Exercise directions: Using the article on the WISPIT 2 protoplanets, explain why astronomers think still more worlds could be forming around the star. Keep the answer to one to three sentences.

Passage given:
☆ ☆ ☆ ☆ ☆ ☆ ☆

Two Protoplanets Emerge from Dusty Disk around Nearby Young Star

Mar 24, 2026 by News Staff

Using ESO’s Very Large Telescope (VLT) and VLT Interferometer (VLTI) in Chile, astronomers have directly observed two gas giants emerging from the planet-forming disk around a star known as WISPIT 2, offering one of the clearest views yet of how a planetary system may form. The arrangement, marked by gaps and rings in the surrounding material, suggests that still more alien worlds could be assembling there.

These images, taken with ESO’s Very Large Telescope, show a planetary system being born around the young star WISPIT 2. Image credit: ESO / Lawlor et al.

These images, taken with ESO’s Very Large Telescope, show a planetary system being born around the young star WISPIT 2. Image credit: ESO / Lawlor et al.

“WISPIT 2 is the best look into our own past that we have to date,” said Chloe Lawlor, a Ph.D. student at the University of Galway.

☆ ☆ ☆ ☆ ☆ ☆ ☆

[Dataset excerpts]

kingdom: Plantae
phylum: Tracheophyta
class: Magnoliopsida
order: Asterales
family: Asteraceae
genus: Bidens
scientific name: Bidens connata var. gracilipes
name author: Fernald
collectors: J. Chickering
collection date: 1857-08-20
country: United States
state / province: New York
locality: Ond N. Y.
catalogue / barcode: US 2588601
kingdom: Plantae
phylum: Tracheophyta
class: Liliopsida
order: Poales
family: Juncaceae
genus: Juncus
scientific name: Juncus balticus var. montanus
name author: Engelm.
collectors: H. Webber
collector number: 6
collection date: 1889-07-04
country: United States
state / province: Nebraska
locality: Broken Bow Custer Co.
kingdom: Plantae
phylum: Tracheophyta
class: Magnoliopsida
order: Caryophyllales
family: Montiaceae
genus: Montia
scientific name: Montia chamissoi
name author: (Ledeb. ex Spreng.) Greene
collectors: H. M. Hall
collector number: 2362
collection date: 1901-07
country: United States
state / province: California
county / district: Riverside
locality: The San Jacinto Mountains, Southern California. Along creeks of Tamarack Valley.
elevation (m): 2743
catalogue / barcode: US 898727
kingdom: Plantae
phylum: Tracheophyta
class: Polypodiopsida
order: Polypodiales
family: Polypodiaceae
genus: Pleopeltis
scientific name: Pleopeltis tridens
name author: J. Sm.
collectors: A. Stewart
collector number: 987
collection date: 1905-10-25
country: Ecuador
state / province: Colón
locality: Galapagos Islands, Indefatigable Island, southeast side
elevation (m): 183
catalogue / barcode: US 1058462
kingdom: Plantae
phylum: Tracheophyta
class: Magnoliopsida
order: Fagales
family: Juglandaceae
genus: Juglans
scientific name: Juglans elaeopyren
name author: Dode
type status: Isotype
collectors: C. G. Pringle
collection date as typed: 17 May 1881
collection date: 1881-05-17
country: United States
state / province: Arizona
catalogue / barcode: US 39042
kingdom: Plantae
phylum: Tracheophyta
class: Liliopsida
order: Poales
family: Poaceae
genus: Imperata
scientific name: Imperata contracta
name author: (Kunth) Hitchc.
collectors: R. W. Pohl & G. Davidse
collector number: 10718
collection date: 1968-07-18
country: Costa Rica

☆ ☆ ☆ ☆ ☆ ☆ ☆

Exercise result: The system's arrangement is marked by gaps and rings in the material surrounding WISPIT 2. This suggests that more alien worlds, beyond the two gas giants already observed, could be assembling there.